(Data entries)
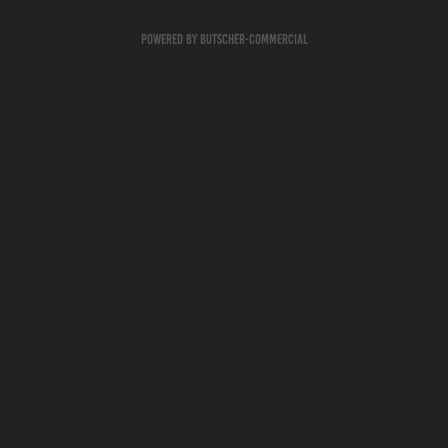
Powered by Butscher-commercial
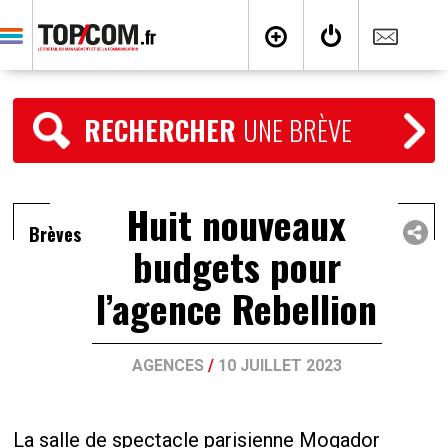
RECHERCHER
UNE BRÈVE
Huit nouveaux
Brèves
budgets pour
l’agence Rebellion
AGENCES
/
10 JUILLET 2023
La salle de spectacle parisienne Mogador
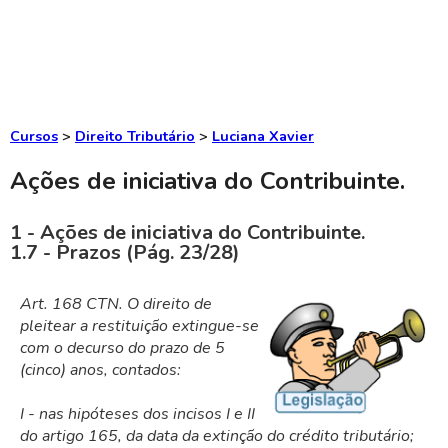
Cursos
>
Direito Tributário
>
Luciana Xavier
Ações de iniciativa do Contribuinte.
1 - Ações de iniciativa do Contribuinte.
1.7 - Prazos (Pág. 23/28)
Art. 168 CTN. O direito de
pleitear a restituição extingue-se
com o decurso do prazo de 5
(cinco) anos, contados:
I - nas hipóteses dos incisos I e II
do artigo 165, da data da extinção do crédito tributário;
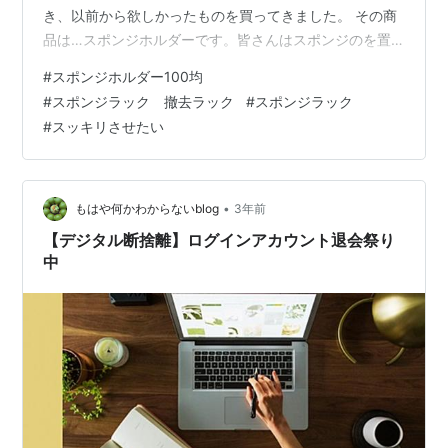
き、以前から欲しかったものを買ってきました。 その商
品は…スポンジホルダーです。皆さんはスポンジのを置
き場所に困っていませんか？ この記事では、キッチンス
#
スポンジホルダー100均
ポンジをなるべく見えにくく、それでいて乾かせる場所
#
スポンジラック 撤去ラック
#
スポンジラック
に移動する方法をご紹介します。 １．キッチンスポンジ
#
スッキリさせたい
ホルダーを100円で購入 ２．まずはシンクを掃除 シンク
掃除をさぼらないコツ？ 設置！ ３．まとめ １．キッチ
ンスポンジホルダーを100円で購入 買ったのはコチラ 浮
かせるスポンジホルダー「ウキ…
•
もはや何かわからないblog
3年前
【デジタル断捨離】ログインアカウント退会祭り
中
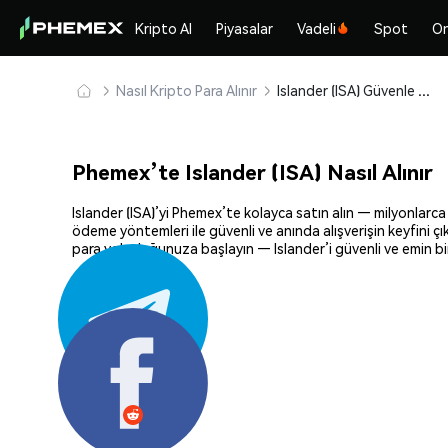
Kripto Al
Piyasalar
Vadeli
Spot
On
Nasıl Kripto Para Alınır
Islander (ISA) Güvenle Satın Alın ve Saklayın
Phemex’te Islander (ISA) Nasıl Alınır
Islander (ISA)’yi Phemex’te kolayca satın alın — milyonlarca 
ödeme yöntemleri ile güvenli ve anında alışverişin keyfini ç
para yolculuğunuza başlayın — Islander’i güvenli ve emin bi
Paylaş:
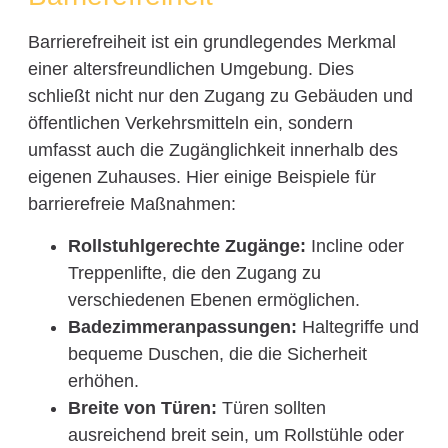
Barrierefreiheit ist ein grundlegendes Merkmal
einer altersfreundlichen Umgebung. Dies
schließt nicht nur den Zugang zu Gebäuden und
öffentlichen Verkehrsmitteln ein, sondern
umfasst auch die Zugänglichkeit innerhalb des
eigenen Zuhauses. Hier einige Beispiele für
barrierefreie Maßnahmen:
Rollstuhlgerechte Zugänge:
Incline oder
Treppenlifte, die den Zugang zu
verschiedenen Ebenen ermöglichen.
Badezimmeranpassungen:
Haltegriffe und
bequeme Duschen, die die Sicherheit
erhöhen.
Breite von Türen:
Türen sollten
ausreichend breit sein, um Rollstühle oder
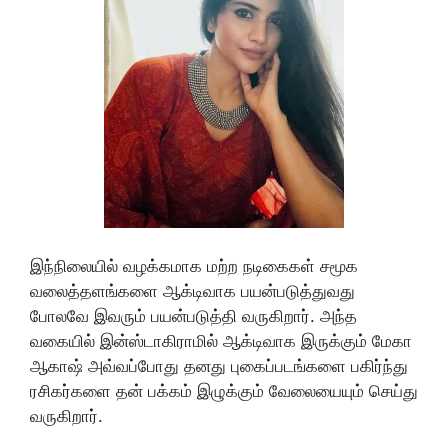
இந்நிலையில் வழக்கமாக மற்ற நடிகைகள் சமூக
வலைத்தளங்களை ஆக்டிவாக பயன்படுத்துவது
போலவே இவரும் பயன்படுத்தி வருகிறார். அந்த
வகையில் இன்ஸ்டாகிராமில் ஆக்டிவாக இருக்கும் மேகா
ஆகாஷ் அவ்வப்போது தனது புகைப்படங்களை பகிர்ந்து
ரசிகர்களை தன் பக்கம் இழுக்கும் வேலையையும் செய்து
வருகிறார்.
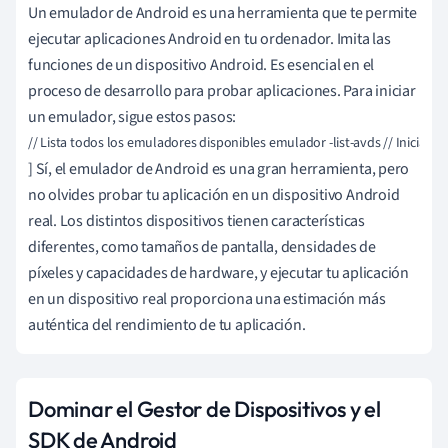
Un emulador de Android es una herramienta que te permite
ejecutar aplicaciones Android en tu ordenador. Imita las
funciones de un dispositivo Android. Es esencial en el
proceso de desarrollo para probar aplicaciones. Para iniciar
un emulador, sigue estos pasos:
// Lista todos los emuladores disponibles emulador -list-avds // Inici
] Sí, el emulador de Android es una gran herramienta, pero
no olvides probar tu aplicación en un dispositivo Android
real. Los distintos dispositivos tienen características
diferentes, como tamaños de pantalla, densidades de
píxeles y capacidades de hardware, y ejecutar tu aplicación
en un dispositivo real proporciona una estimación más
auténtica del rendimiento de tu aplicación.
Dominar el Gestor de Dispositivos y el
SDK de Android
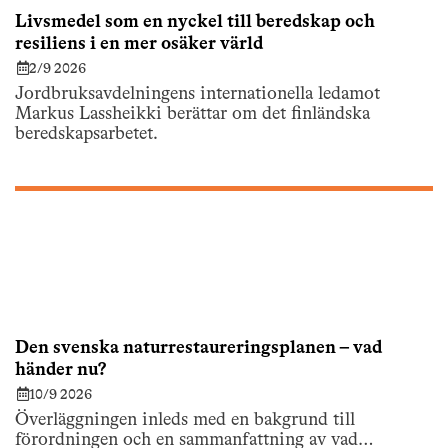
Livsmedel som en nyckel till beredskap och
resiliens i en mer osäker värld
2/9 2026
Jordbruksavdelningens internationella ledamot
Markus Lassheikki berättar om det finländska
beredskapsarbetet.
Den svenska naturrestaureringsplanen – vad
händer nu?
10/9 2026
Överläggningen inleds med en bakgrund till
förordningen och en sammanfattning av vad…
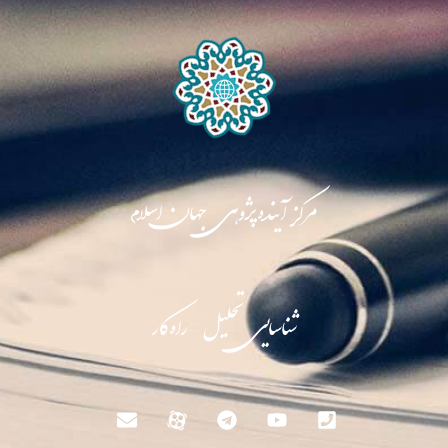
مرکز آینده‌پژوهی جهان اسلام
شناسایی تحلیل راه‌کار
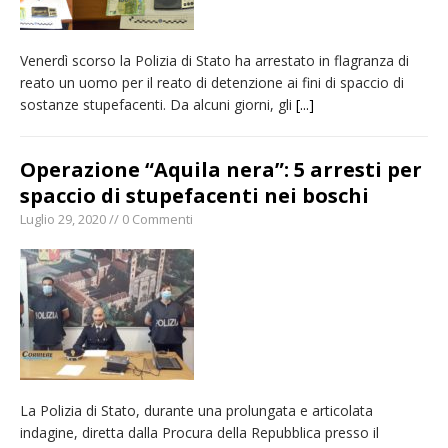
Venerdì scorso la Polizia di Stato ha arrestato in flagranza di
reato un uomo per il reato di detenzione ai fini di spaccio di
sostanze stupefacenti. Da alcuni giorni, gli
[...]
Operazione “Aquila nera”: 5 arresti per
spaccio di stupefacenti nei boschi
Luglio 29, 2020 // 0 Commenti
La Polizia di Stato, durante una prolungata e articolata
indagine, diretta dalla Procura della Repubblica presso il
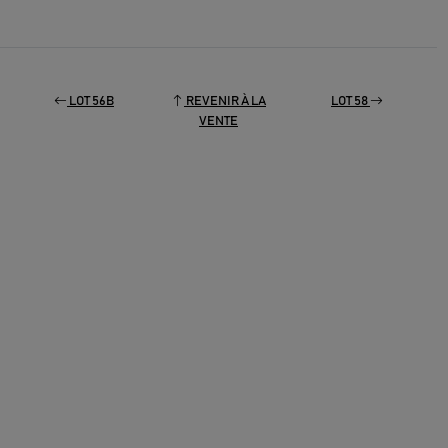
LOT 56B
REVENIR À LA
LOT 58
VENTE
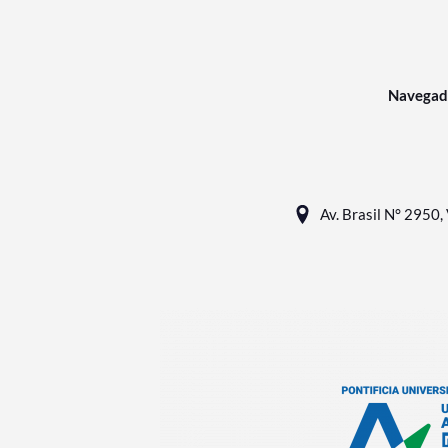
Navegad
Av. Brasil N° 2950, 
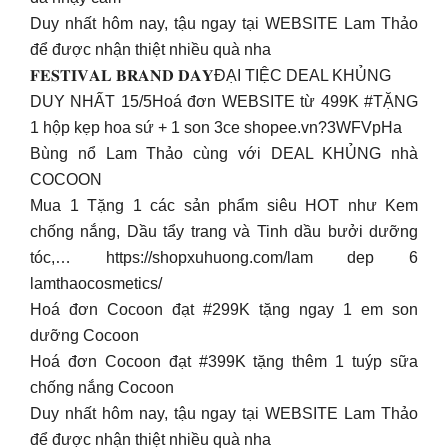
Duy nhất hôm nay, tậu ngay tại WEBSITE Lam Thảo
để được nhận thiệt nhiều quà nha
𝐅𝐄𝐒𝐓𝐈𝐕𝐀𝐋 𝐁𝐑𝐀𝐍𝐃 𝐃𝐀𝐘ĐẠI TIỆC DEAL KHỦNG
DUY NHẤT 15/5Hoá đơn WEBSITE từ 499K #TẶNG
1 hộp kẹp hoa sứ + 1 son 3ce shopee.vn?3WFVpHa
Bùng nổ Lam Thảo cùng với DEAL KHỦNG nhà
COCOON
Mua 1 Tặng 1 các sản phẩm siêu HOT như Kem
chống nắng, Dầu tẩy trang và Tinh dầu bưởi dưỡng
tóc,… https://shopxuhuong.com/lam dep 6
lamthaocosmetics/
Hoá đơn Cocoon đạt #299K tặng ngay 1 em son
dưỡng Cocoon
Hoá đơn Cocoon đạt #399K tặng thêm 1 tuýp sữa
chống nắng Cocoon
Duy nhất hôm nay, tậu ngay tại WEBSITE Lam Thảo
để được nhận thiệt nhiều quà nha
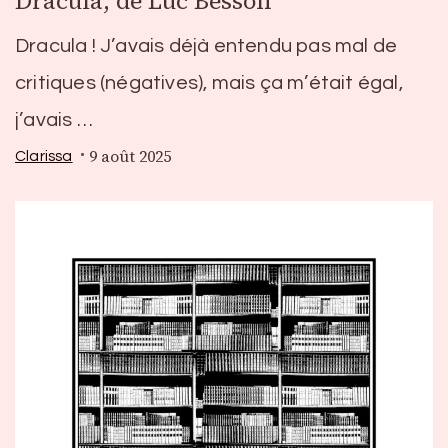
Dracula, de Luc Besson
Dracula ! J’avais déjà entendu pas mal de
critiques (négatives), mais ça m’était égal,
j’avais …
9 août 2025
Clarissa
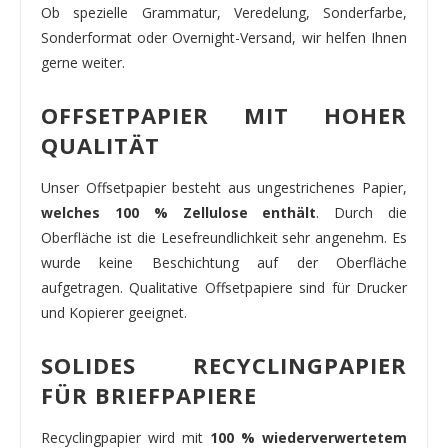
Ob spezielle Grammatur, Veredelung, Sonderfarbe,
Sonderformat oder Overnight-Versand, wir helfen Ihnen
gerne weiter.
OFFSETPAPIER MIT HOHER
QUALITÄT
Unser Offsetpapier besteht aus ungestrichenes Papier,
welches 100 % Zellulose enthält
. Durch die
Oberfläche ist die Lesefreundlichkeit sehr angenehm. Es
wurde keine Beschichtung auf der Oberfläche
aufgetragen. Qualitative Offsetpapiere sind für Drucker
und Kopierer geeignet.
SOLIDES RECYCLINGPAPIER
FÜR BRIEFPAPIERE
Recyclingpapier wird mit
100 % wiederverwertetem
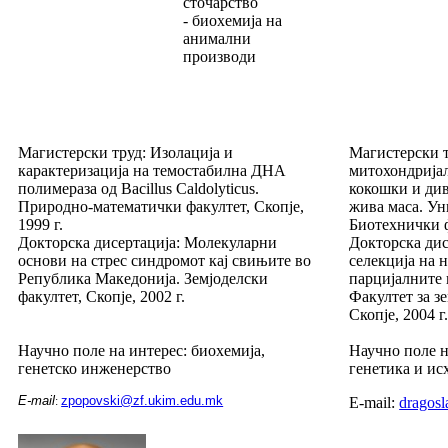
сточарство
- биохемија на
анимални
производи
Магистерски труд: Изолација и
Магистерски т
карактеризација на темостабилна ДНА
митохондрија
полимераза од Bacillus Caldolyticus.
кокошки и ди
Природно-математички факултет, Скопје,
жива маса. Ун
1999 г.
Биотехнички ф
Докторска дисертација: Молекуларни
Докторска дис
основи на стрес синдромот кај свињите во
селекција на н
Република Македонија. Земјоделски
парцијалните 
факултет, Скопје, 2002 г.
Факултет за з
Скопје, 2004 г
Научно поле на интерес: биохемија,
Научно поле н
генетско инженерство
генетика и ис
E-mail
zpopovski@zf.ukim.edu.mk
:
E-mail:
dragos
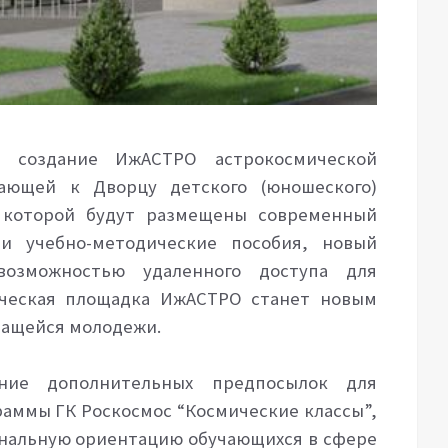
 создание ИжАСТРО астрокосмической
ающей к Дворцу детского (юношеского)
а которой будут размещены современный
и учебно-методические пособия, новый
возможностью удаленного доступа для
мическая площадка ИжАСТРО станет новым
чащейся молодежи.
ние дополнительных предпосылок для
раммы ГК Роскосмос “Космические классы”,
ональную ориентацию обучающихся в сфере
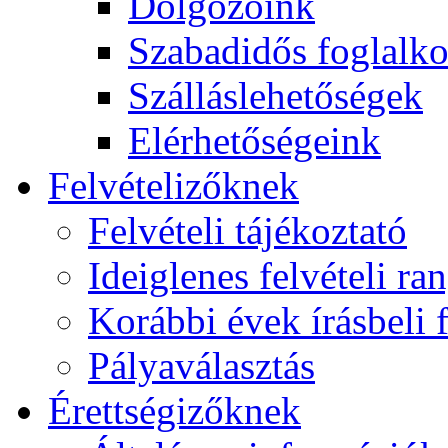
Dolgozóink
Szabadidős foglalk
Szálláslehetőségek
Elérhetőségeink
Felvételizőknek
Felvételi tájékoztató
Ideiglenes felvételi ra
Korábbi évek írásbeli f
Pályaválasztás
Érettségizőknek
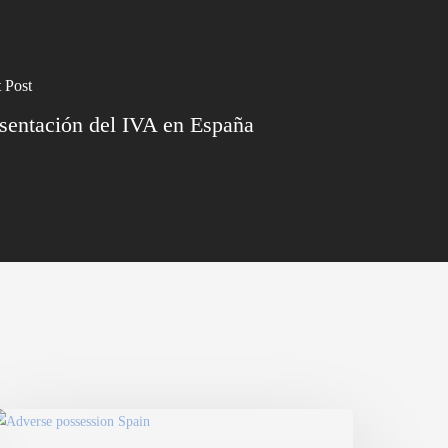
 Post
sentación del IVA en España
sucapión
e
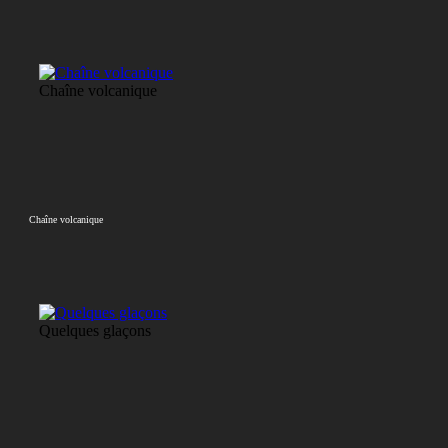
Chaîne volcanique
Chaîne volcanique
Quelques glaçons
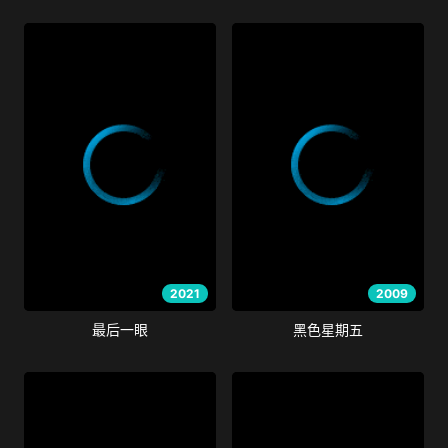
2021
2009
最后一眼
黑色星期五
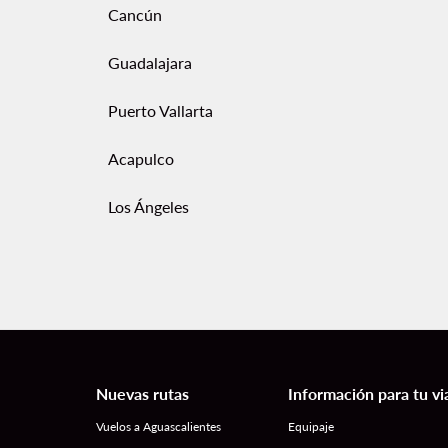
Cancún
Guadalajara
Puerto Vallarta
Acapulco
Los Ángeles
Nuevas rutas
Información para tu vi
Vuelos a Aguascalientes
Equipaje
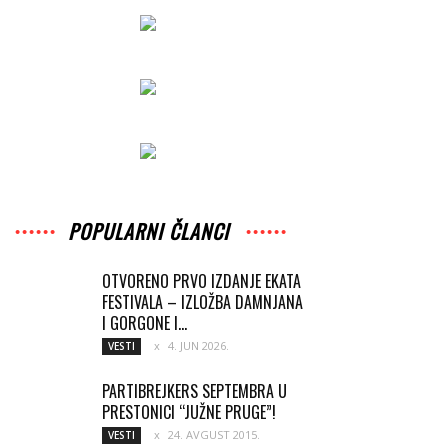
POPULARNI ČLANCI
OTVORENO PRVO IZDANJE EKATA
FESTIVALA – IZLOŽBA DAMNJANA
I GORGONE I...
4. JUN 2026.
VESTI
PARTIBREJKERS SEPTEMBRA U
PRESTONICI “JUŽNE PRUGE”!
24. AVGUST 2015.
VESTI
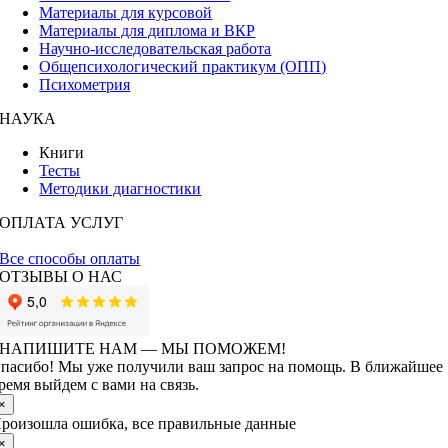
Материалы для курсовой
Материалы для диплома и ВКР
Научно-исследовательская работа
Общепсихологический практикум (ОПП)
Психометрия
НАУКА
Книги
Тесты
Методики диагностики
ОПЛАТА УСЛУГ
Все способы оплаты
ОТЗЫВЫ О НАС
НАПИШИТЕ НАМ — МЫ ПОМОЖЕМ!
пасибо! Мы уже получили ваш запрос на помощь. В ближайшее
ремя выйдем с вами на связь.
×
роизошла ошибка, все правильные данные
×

§ **Work task**: Copy out everything in the entries above from the line containing "POPULARNI ČLANCI" down to the end of the entries, both ends included. Leave the pictures out.

§ **Exercise response**:
POPULARNI ČLANCI
OTVORENO PRVO IZDANJE EKATA
FESTIVALA – IZLOŽBA DAMNJANA
I GORGONE I...
4. JUN 2026.
VESTI
PARTIBREJKERS SEPTEMBRA U
PRESTONICI “JUŽNE PRUGE”!
24. AVGUST 2015.
VESTI
Материалы для курсовой
Материалы для диплома и ВКР
Научно-исследовательская работа
Общепсихологический практикум (ОПП)
Психометрия
НАУКА
Книги
Тесты
Методики диагностики
ОПЛАТА УСЛУГ
Все способы оплаты
ОТЗЫВЫ О НАС
НАПИШИТЕ НАМ — МЫ ПОМОЖЕМ!
пасибо! Мы уже получили ваш запрос на помощь. В ближайшее
ремя выйдем с вами на связь.
×
роизошла ошибка, все правильные данные
×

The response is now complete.